Task to complete:
Return the data below in full and exactly, except that the pictures are dropped.

Data provided:
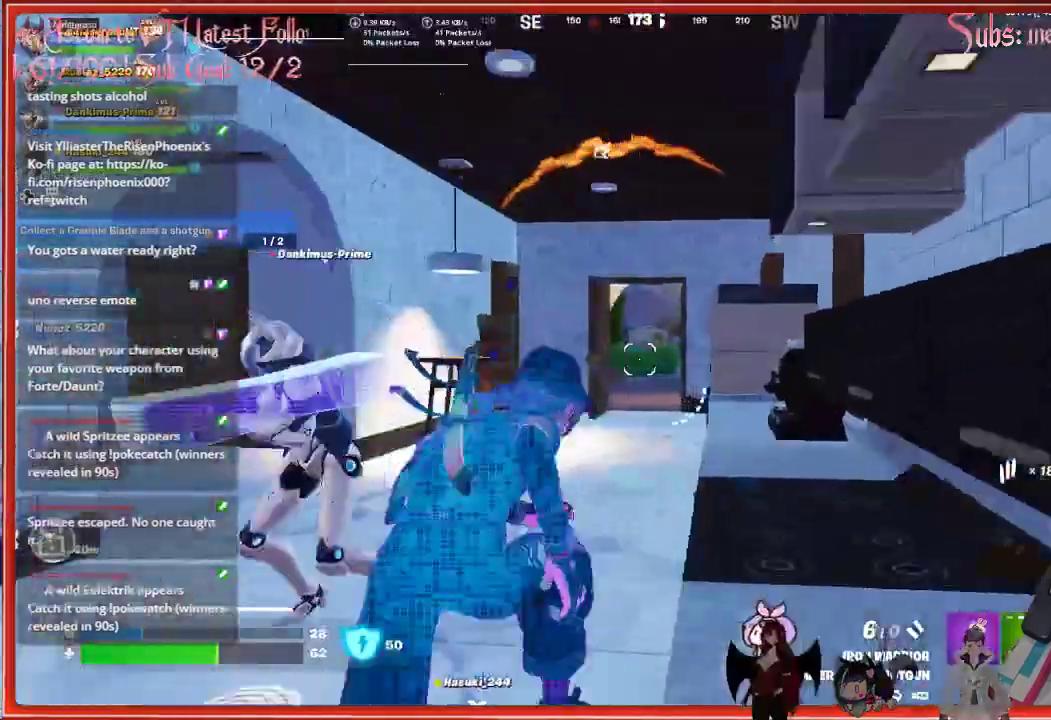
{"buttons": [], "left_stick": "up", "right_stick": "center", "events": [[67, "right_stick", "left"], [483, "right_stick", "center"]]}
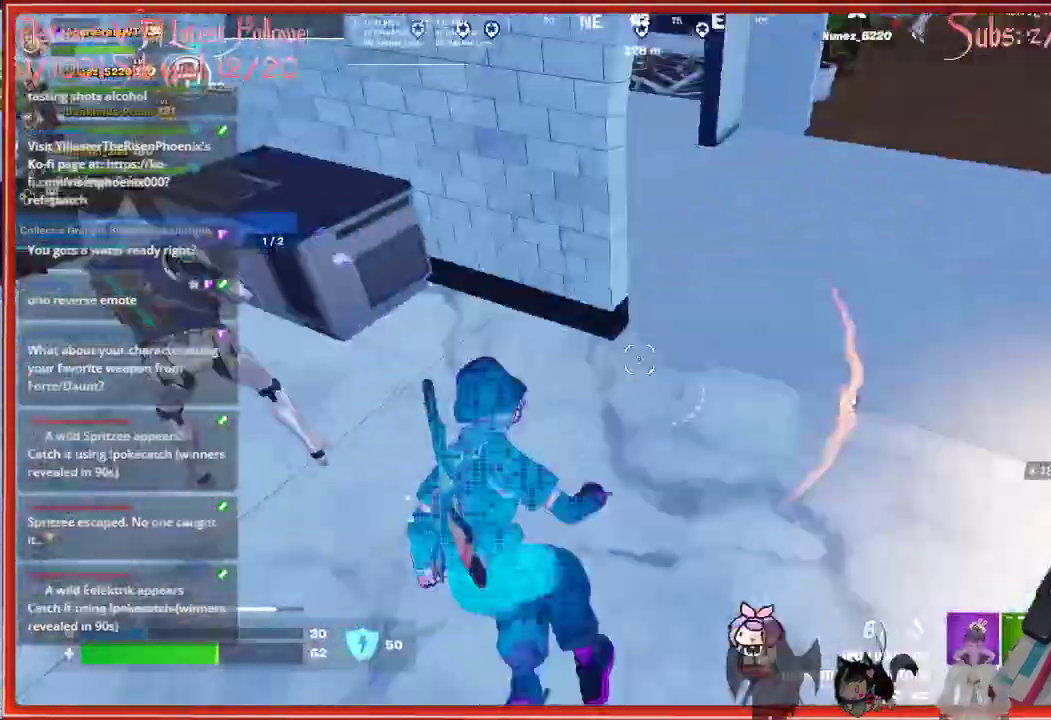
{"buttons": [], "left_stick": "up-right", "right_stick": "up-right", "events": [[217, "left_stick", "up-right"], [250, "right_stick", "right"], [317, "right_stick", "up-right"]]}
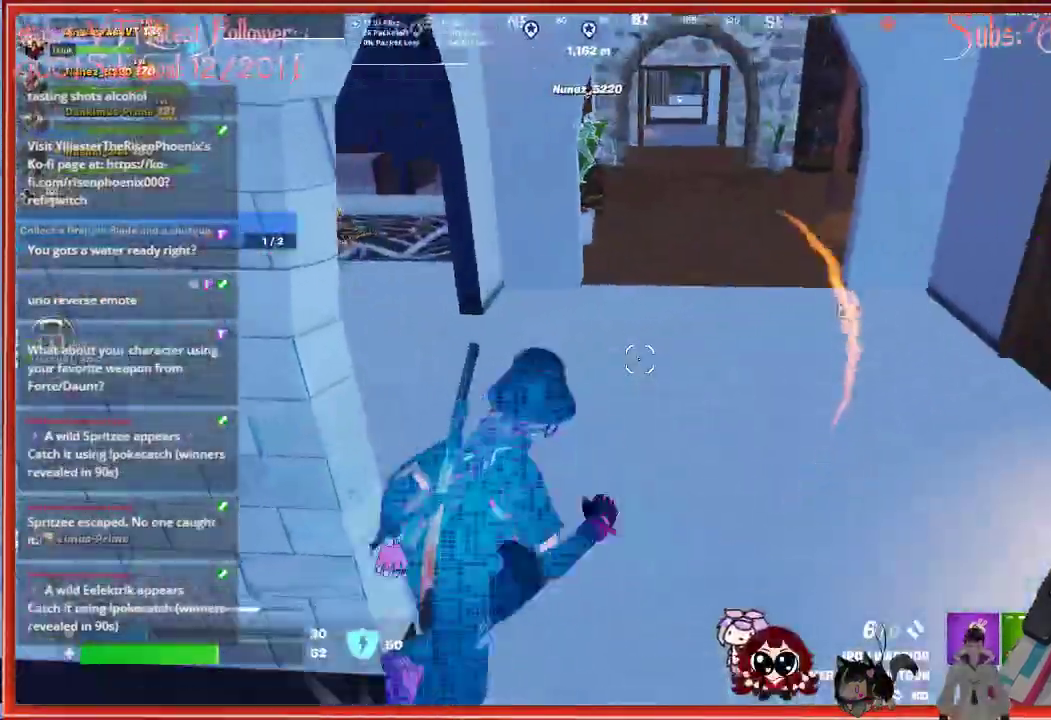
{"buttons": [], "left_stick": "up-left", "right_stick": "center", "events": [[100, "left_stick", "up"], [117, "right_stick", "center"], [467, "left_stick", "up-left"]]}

Response for this exercise:
{"buttons": [], "left_stick": "up", "right_stick": "center", "events": [[67, "right_stick", "left"], [483, "right_stick", "center"]]}
{"buttons": [], "left_stick": "up-right", "right_stick": "up-right", "events": [[217, "left_stick", "up-right"], [250, "right_stick", "right"], [317, "right_stick", "up-right"]]}
{"buttons": [], "left_stick": "up-left", "right_stick": "center", "events": [[100, "left_stick", "up"], [117, "right_stick", "center"], [467, "left_stick", "up-left"]]}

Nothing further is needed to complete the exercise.